## DATA FOR THIS TASK
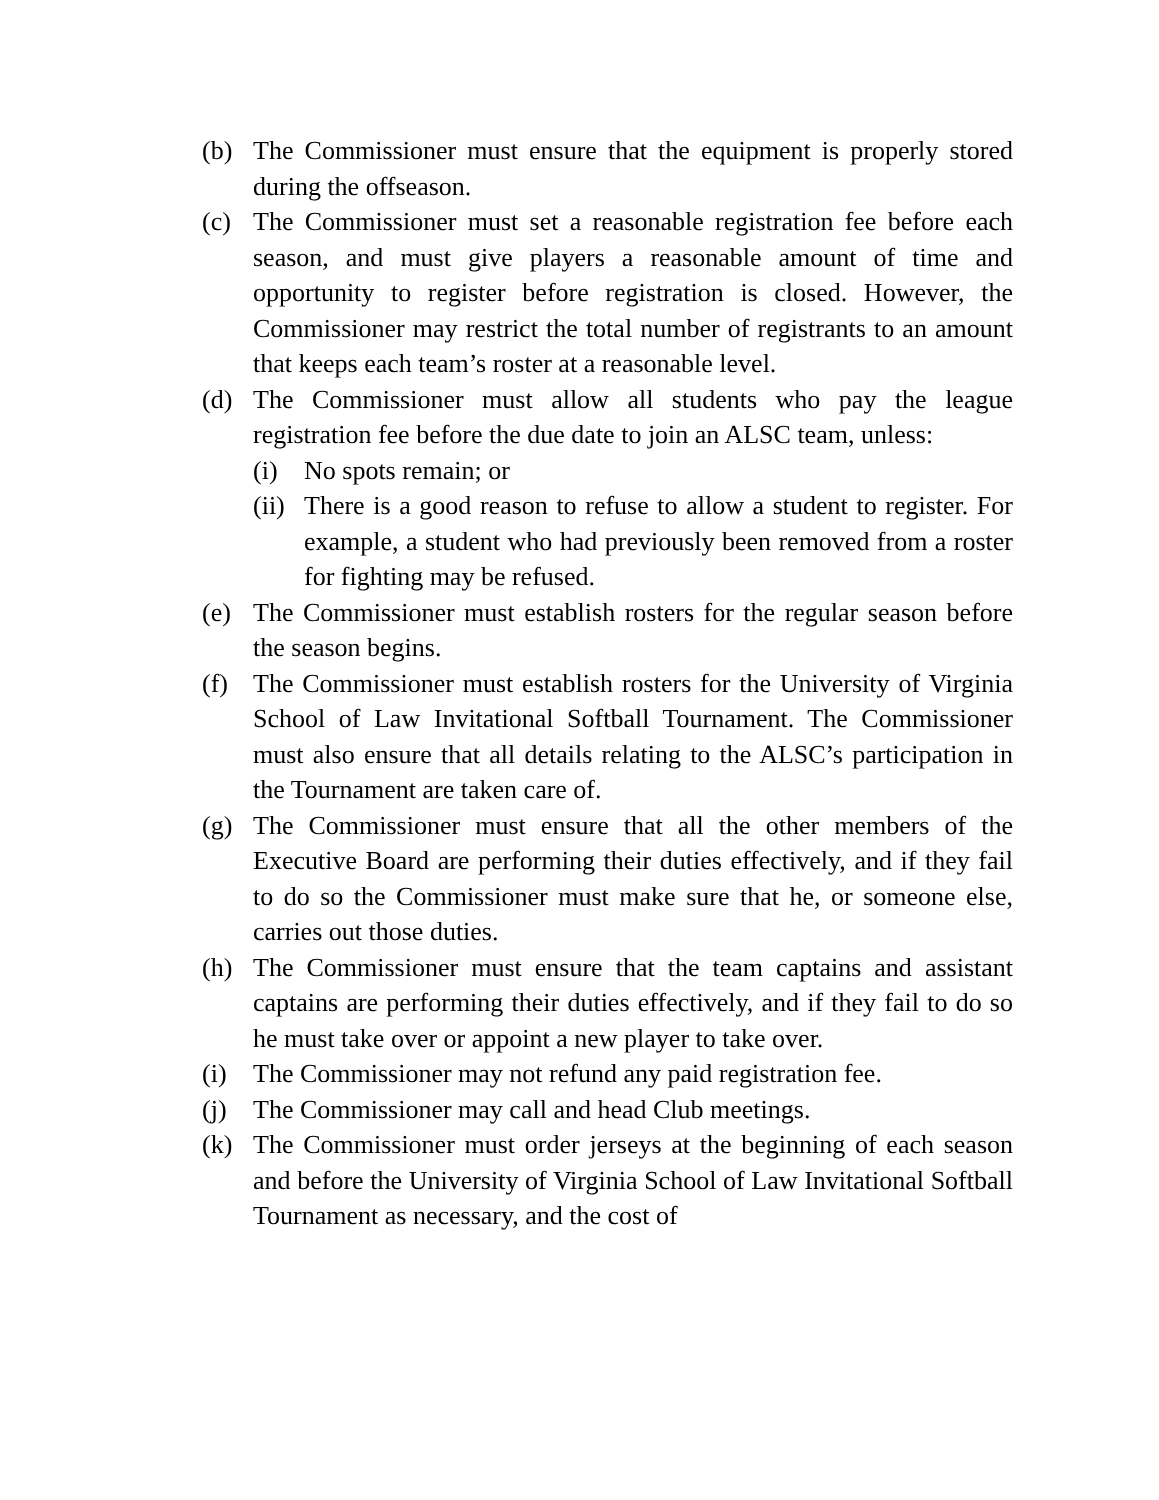(b) The Commissioner must ensure that the equipment is properly stored during the offseason.
(c) The Commissioner must set a reasonable registration fee before each season, and must give players a reasonable amount of time and opportunity to register before registration is closed. However, the Commissioner may restrict the total number of registrants to an amount that keeps each team’s roster at a reasonable level.
(d) The Commissioner must allow all students who pay the league registration fee before the due date to join an ALSC team, unless:
(i) No spots remain; or
(ii)
There is a good reason to refuse to allow a student to register. For example, a student who had previously been removed from a roster for fighting may be refused.
(e) The Commissioner must establish rosters for the regular season before the season begins.
(f) The Commissioner must establish rosters for the University of Virginia School of Law Invitational Softball Tournament. The Commissioner must also ensure that all details relating to the ALSC’s participation in the Tournament are taken care of.
(g) The Commissioner must ensure that all the other members of the Executive Board are performing their duties effectively, and if they fail to do so the Commissioner must make sure that he, or someone else, carries out those duties.
(h) The Commissioner must ensure that the team captains and assistant captains are performing their duties effectively, and if they fail to do so he must take over or appoint a new player to take over.
(i) The Commissioner may not refund any paid registration fee.
(j) The Commissioner may call and head Club meetings.
(k) The Commissioner must order jerseys at the beginning of each season and before the University of Virginia School of Law Invitational Softball Tournament as necessary, and the cost of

## EXERCISE BRIEF
Leaving the pictures aside, write out the entries above exactly.

## SOLUTION TO THE PROBLEM
(b) The Commissioner must ensure that the equipment is properly stored during the offseason.
(c) The Commissioner must set a reasonable registration fee before each season, and must give players a reasonable amount of time and opportunity to register before registration is closed. However, the Commissioner may restrict the total number of registrants to an amount that keeps each team’s roster at a reasonable level.
(d) The Commissioner must allow all students who pay the league registration fee before the due date to join an ALSC team, unless:
(i) No spots remain; or
(ii)
There is a good reason to refuse to allow a student to register. For example, a student who had previously been removed from a roster for fighting may be refused.
(e) The Commissioner must establish rosters for the regular season before the season begins.
(f) The Commissioner must establish rosters for the University of Virginia School of Law Invitational Softball Tournament. The Commissioner must also ensure that all details relating to the ALSC’s participation in the Tournament are taken care of.
(g) The Commissioner must ensure that all the other members of the Executive Board are performing their duties effectively, and if they fail to do so the Commissioner must make sure that he, or someone else, carries out those duties.
(h) The Commissioner must ensure that the team captains and assistant captains are performing their duties effectively, and if they fail to do so he must take over or appoint a new player to take over.
(i) The Commissioner may not refund any paid registration fee.
(j) The Commissioner may call and head Club meetings.
(k) The Commissioner must order jerseys at the beginning of each season and before the University of Virginia School of Law Invitational Softball Tournament as necessary, and the cost of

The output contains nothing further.